Adiza Maida, Committed midwife
© UNICEF/Ghana/2013/Logan
Adiza Maida with newborn Nadia and her mother Zaynab Issah

UNICEF details the picture of men and women in Ghana who work for children’s survival. Here, midwife Adiza Maida,  tells her story.

By Madeleine Logan

TOLON, GHANA, 02 May 2013 - Adiza Maida is a midwife in Tolon District in the Northern Region of Ghana – the region with the lowest rate of women delivering with a skilled birth attendant (37 per cent according to the 2011 Multiple Indicator Cluster Survey). Adiza tries to encourage more women to go to the clinic to deliver. She gives her mobile number to every expectant mother she sees at Antenatal Clinics so they can call her when they are in labour. UNICEF Ghana caught up with Adiza at an outreach clinic she was running in Chirifoyili community in Tolon District.

"I am the midwife for the Tolon District, in the Northern Region of Ghana. We have 76 communities in our care and only two midwives so we are always on call. On Saturday, I was out of town when I was called back to the clinic to help save a mother. We ended up having to send her to the Tamale Teaching Hospital, about 40 minutes away, for a caesarean.

"On Tuesday, I delivered a mother who had come to an antenatal care outreach clinic. She didn’t say anything but I could see she was in labour. I took her to the nearest compound house to deliver her baby. One day I was on my motorbike when I saw a woman lying in the grass with a young man next to her. She had been coming to the clinic on a bicycle, and said she had a pain in her stomach. I put her on the back on my motorbike and by the time she got to the clinic she was 9cm dilated. She could have had the baby in the bush.

[Actions to take]:
**a)** Reproduce, word for word, the part of the text about midwife Adiza Maida that opens with the words "By Madeleine Logan" and closes with "in Tolon District.".
**b)** Continue the text about midwife Adiza Maida, picking up right after its final sentence.

[Given records]:
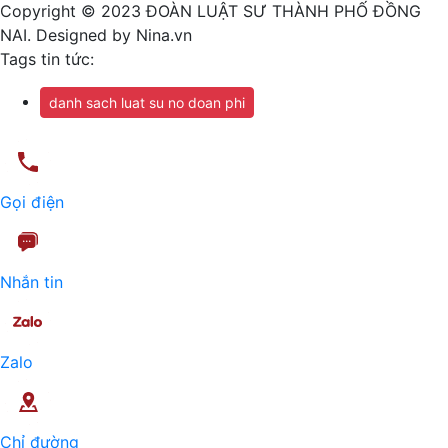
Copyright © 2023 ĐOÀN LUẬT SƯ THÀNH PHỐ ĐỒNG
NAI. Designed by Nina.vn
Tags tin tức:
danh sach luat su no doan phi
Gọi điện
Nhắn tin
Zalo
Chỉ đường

==

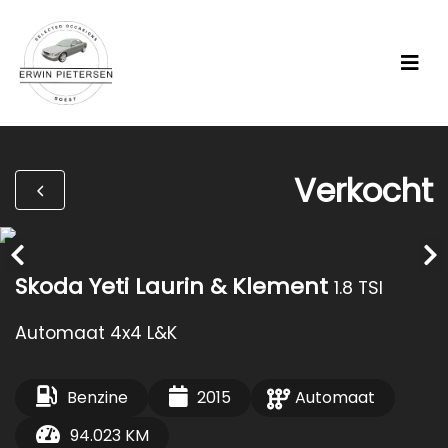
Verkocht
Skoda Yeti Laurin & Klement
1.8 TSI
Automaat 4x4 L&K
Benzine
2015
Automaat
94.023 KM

[Outputs by task]:
**a)**
By Madeleine Logan

TOLON, GHANA, 02 May 2013 - Adiza Maida is a midwife in Tolon District in the Northern Region of Ghana – the region with the lowest rate of women delivering with a skilled birth attendant (37 per cent according to the 2011 Multiple Indicator Cluster Survey). Adiza tries to encourage more women to go to the clinic to deliver. She gives her mobile number to every expectant mother she sees at Antenatal Clinics so they can call her when they are in labour. UNICEF Ghana caught up with Adiza at an outreach clinic she was running in Chirifoyili community in Tolon District.

**b)**
"I am at an outreach clinic today. Because we care for so many communities, we have outreach nearly every day. Our clinic’s car is broken down at the moment, so I had to borrow my cousin’s car to come here today. I didn’t want to disappoint the mothers. We saw more than 100 mothers and their children today. We give immunisations and vitamin A tablets, weigh the babies and give information on the importance of exclusive breastfeeding. We also counsel mothers who have psychological problems after giving birth.

"All the mothers we see at antenatal care have my mobile phone number. They can call me when they go into labour. All the Traditional Birth Attendants also have my number. They call me if they are delivering a baby in the house and are having problems. I look for a motorbike and try to get there to help.

"What keeps me going is seeing mothers carrying their newborn babies, and they’re full of smiles. No baby should die through no fault of their own."